**SHORT TASK:** Copy out, unchanged, everything from the start of the items below down to the line reading "genus: Gentianella", including that line.

▼

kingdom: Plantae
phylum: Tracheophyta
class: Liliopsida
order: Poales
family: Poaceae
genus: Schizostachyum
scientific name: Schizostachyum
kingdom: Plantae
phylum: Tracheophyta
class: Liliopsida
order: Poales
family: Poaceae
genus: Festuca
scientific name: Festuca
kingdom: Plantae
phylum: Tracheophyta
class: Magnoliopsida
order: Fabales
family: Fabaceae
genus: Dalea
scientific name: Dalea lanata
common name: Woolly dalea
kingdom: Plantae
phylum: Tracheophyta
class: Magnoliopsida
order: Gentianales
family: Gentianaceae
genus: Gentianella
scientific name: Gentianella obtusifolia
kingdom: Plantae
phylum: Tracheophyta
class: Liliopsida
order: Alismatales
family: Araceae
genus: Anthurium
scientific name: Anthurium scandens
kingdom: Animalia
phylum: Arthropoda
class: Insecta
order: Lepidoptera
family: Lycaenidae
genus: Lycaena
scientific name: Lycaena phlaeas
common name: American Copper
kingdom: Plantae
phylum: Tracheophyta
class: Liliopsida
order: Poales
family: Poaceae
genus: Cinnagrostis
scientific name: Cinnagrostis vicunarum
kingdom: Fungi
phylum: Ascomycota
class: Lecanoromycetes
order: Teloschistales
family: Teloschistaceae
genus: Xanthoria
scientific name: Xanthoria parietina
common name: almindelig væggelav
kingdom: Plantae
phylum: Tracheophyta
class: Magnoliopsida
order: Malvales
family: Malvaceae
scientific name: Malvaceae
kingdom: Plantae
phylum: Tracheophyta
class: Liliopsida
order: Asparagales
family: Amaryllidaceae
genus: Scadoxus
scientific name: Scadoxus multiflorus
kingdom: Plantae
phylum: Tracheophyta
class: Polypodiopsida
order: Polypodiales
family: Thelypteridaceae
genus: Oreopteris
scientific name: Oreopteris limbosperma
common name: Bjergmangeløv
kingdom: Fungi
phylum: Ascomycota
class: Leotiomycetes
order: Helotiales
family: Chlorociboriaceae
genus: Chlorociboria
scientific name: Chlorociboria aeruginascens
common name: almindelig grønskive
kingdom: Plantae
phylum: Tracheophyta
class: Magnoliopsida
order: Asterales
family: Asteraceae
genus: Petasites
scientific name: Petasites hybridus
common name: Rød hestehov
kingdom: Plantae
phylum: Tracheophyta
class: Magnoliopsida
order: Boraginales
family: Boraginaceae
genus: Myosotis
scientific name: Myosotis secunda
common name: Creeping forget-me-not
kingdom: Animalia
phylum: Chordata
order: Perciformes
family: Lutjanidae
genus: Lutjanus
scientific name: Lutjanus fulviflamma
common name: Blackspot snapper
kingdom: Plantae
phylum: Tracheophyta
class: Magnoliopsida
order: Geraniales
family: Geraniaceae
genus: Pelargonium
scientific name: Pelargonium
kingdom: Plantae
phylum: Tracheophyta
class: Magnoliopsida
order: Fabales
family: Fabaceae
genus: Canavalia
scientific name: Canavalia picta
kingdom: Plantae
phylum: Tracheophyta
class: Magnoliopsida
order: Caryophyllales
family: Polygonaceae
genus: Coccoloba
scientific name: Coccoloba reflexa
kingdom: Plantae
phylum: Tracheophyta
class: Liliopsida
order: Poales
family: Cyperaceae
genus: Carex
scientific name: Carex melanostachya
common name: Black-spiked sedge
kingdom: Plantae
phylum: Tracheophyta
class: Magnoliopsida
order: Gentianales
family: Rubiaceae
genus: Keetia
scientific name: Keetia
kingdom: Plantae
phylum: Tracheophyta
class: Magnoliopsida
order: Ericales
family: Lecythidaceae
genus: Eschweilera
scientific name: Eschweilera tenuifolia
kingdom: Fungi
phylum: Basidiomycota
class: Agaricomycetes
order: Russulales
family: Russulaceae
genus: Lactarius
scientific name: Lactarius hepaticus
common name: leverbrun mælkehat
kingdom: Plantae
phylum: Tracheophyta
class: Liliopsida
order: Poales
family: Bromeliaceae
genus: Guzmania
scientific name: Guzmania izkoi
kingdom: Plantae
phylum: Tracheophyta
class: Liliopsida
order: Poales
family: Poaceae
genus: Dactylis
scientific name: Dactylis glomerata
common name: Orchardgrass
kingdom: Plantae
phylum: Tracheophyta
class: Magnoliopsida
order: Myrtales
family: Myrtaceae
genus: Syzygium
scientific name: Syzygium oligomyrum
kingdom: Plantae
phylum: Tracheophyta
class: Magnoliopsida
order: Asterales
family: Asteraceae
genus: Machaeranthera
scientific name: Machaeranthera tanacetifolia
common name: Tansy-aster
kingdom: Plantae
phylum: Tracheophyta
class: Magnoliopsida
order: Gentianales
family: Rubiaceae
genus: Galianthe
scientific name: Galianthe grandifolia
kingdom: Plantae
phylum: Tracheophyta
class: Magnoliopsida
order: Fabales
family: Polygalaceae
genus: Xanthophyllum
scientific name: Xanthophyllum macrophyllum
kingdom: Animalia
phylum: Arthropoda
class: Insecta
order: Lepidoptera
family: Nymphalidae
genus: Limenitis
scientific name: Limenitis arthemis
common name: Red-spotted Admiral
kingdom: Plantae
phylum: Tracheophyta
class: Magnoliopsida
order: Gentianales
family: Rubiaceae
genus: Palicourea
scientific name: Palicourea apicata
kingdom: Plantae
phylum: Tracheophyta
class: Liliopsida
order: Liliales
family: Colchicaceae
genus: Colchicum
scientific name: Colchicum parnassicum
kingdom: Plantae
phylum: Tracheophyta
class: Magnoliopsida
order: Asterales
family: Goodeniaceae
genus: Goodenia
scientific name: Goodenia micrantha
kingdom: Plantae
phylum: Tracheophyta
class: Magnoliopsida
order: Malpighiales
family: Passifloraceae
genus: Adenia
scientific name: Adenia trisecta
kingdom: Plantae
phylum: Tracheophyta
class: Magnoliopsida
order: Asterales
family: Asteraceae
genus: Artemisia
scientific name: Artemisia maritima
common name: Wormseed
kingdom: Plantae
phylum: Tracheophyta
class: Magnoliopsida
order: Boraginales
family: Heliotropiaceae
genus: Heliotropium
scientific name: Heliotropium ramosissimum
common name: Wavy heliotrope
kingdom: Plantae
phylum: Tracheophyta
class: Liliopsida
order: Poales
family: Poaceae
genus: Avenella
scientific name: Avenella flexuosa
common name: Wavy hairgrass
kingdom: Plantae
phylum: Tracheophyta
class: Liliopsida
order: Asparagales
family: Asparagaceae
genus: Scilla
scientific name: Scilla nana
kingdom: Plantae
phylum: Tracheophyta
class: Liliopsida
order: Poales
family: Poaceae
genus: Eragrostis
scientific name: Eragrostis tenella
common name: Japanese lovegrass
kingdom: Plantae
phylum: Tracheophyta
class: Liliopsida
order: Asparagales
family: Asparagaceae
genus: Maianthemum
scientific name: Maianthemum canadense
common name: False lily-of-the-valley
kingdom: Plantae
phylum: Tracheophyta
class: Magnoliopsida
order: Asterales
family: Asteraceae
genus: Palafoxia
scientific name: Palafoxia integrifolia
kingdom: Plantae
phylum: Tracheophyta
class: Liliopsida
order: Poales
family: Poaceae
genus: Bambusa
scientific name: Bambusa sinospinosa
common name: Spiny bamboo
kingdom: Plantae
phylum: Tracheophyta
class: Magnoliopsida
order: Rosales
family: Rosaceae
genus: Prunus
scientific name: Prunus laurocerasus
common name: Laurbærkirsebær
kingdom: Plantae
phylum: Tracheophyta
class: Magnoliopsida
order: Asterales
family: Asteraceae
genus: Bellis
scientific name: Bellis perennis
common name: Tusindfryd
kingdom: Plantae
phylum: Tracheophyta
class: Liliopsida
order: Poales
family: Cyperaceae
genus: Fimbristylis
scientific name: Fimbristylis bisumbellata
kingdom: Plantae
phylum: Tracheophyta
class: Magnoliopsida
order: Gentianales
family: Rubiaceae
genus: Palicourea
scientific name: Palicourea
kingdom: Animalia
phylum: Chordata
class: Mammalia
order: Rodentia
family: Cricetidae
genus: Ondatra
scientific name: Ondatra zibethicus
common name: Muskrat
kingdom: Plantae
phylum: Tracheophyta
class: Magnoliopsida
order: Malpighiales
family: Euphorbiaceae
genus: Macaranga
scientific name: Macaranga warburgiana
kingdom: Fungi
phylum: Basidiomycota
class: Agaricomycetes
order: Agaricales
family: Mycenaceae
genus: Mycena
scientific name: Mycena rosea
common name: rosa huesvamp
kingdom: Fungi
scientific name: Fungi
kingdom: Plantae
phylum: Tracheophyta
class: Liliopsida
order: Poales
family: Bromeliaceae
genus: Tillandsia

▲

**SOLUTION TO THIS EXERCISE:**
kingdom: Plantae
phylum: Tracheophyta
class: Liliopsida
order: Poales
family: Poaceae
genus: Schizostachyum
scientific name: Schizostachyum
kingdom: Plantae
phylum: Tracheophyta
class: Liliopsida
order: Poales
family: Poaceae
genus: Festuca
scientific name: Festuca
kingdom: Plantae
phylum: Tracheophyta
class: Magnoliopsida
order: Fabales
family: Fabaceae
genus: Dalea
scientific name: Dalea lanata
common name: Woolly dalea
kingdom: Plantae
phylum: Tracheophyta
class: Magnoliopsida
order: Gentianales
family: Gentianaceae
genus: Gentianella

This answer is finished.